Tyndale did not live to complete his Old Testament translation. On May 21, 1535, he was arrested and later executed for heresy at Vilvoorde, Belgium, on October 6, 1536. However, we can see his heart and passion in a letter written from his cell in late fall 1535 to an authority who had the power to make his life somewhat more bearable.
“I believe, most excellent Sir, that you are not unacquainted with the decision reached concerning me. On which account, I beseech your lordship, even by the Lord Jesus, that if I am to pass the winter here, to urge upon the lord commissary, if he will deign, to send me from my goods in his keeping a warmer cap, for I suffer greatly from cold in the head, being troubled with a continual catarrh, which is aggravated in this prison vault. A warmer coat also, for that which I have is very thin. Also cloth for repairing my leggings. My overcoat is worn out; the shirts also are worn out. He has a woolen shirt of mine, if he will please send it. I have also with him leggings of heavier cloth for overwear. He likewise has warmer nightcaps: I also ask for leave to use a lamp in the evening, for it is tiresome to sit alone in the dark.
But above all, I beg and entreat your clemency earnestly to intercede with the lord commissary, that he would deign to allow me the use of my Hebrew Bible, Hebrew Grammar, and Hebrew Lexicon, and that I might employ my time with that study. Thus likewise may you obtain what you most desire, saving that it further the salvation of your soul. But if, before the end of winter, a different decision be reached concerning me, I shall be patient, and submit to the will of God to the glory of the grace of Jesus Christ my Lord, whose spirit may ever direct your heart. Amen.
W. Tyndale”
One can almost hear the echoes of the Apostle Paul writing to Timothy, from a similar situation and with requests:
“Do thy diligence to come shortly unto me: … The cloke that I left at Troas with Carpus, when thou comest, bring with thee, and the books, but especially the parchments … Do thy diligence to come before winter.” (2 Timothy 4:9, 13, 21)

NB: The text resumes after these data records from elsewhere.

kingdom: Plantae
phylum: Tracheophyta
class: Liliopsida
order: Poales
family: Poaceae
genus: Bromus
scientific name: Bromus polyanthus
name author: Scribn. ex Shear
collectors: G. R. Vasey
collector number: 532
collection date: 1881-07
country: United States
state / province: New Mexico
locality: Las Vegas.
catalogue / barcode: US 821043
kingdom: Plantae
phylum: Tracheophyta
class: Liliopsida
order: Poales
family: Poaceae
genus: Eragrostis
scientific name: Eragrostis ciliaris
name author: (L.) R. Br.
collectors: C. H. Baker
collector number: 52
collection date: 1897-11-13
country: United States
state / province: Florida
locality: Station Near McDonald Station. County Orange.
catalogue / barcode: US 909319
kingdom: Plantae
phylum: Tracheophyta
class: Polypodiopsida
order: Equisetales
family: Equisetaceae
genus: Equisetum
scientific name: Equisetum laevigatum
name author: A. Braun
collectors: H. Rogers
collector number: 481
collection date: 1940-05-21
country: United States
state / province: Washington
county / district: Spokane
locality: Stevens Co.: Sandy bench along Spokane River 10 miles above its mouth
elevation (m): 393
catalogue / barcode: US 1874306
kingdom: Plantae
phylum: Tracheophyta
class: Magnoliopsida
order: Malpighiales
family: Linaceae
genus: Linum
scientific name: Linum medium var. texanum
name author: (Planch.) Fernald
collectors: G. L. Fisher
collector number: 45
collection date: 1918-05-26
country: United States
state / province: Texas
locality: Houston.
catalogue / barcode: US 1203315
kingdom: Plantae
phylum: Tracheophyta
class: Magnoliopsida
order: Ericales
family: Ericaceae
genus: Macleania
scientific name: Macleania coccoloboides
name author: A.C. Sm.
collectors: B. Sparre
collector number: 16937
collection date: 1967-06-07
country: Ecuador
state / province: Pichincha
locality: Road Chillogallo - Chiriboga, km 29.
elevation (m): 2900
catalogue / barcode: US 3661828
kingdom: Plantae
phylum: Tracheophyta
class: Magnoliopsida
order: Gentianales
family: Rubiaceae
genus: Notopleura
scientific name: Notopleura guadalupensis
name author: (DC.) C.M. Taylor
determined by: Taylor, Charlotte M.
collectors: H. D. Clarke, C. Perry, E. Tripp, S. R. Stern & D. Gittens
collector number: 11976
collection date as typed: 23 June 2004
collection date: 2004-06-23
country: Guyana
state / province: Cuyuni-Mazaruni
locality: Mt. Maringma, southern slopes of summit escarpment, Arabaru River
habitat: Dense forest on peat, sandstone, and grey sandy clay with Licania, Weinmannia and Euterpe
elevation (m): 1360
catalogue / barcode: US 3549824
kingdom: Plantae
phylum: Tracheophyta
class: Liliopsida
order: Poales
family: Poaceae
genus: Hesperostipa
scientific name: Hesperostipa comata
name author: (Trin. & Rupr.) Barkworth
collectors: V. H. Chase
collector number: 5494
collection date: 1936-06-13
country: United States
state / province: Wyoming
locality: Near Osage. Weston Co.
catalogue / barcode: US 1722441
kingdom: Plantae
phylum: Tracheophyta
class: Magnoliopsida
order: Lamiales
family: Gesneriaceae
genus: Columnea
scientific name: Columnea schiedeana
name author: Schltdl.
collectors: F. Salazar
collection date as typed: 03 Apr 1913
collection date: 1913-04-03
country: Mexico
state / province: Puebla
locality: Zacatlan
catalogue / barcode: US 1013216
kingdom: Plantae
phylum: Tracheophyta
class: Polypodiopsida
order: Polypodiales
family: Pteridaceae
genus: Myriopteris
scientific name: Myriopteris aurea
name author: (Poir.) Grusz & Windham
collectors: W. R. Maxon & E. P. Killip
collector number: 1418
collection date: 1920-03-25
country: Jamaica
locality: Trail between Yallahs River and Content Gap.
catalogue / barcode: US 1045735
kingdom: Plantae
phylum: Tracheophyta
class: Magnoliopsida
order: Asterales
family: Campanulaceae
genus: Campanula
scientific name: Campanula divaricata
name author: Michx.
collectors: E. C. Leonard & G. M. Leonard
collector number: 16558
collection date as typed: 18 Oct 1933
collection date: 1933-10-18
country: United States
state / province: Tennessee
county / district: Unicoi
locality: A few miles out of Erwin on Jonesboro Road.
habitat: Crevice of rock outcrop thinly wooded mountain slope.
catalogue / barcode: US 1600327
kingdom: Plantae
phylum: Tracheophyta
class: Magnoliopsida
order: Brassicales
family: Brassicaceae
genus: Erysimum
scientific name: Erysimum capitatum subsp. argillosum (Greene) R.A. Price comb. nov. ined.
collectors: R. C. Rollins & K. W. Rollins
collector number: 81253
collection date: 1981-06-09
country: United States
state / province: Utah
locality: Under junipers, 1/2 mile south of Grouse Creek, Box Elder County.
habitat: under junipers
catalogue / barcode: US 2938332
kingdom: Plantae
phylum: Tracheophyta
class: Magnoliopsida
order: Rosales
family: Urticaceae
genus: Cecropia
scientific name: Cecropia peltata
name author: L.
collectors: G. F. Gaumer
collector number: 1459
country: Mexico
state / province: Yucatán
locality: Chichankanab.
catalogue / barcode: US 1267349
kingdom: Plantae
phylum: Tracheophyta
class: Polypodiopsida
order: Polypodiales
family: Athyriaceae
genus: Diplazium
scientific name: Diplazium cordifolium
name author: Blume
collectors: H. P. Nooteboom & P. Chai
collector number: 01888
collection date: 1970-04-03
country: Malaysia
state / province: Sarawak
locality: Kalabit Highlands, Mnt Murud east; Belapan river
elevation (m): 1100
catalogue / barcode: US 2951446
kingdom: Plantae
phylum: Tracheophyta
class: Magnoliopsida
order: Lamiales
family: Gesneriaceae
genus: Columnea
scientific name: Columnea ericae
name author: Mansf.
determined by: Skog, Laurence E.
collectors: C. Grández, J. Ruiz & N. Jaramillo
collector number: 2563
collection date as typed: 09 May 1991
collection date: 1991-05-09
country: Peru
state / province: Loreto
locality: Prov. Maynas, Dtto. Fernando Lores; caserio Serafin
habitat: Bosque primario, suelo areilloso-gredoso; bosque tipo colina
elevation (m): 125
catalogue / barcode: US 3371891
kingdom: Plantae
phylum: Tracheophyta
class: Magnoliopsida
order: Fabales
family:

Tyndale’s dying prayer was that the Lord would open the eyes of the King of England. He left behind a manuscript containing the translation of the historical books from Joshua to 2 Chronicles that was finally published in 1537. Two years later, in 1539, Henry VIII decreed that an English Bible should be made available in the churches of England, and he funded the production of what became known as “the Great Bible,” and in fewer than 100 years, the King James Version would bear the king’s name.